Some critics panned it as a trashy, pretentious look at a life of drug abuse and violence. Ted Fry of The Seattle Times was put off by the film's "despicable characterizations and hatefully misogynistic point of view" and also criticized "the excessive melodrama, lousy dialogue, clumsy acting, and generally nasty vibe," concluding that: "Dickerson does his talent a disservice by reaching for an operatic tone that's not supported by the material or his resources." Elizabeth Weitzman of the New York Daily News wrote: "Racist, misogynistic and breathtakingly cynical, [Ernest] Dickerson's clichéd crime drama Never Die Alone shamelessly exploits the degradation of its irredeemable characters." Marc Savlov of The Austin Chronicle called it "a misogynistic, dull-witted bore," criticizing Dickerson for using "every known hip-hop hoodlum cliché" throughout the film and also having "plain bad acting, camerawork (courtesy of Matthew Libatique, who keeps the grainy, dark feel of a poorly lit Super-8 running throughout), and even scoring." He concluded that: "If Never Die Alone had even a smidgeon of comic relief (or even, say, a bunch of zombies) to offset some of its relentlessly downbeat brutality, it might have been at best tolerable. But it doesn't, and it's not."

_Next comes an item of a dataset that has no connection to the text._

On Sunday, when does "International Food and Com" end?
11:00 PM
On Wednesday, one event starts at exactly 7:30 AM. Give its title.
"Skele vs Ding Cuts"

However, a number of critics found more value in the film. Most notably, movie critic Roger Ebert awarded the film three-and-a-half stars out of four, praising it as "an ambitious, introspective movie" that has "many characters [are] all drawn with care and dimension", calling it Dickerson's "best work to date, with the complexity of serious fiction and the nerve to start dark and stay dark, to follow the logic of its story right down to its inevitable end." Elvis Mitchell, writing for The New York Times, praised Dickerson for adding "street-corner majesty" to his direction and Libatique's "furious, high-contrast diffusion" cinematography for "elevating the look from a mere reiteration of music video fare", calling it "a riveting genre film that neatly exhibits the director's growing assurance – Donald Goines would be proud." Entertainment Weeklys Owen Gleiberman gave the film a B− grade, saying that despite the overall framing of the plot being "facile and second-rate", he gave praise to Dickerson for being "the rare filmmaker who can show the attraction — and degradation — of the criminal life without exploiting it."

DMX received praise for his role as King David. Ebert called it "a fearless performance", with Savlov saying he "admittedly does badass like a pro". Ruthe Stein of the San Francisco Chronicle wrote that: "DMX has all the charisma you'd expect of a music star, and he uses it to portray King David as larger than life." Mitchell wrote about DMX's performance: "To say that King David is the best role he's ever had is an understatement. Until now, he never seemed to feel the need to inhabit a movie in this way. He's committed himself to the displays of King David's cagey brutality, chalking up every slight as an act to be avenged."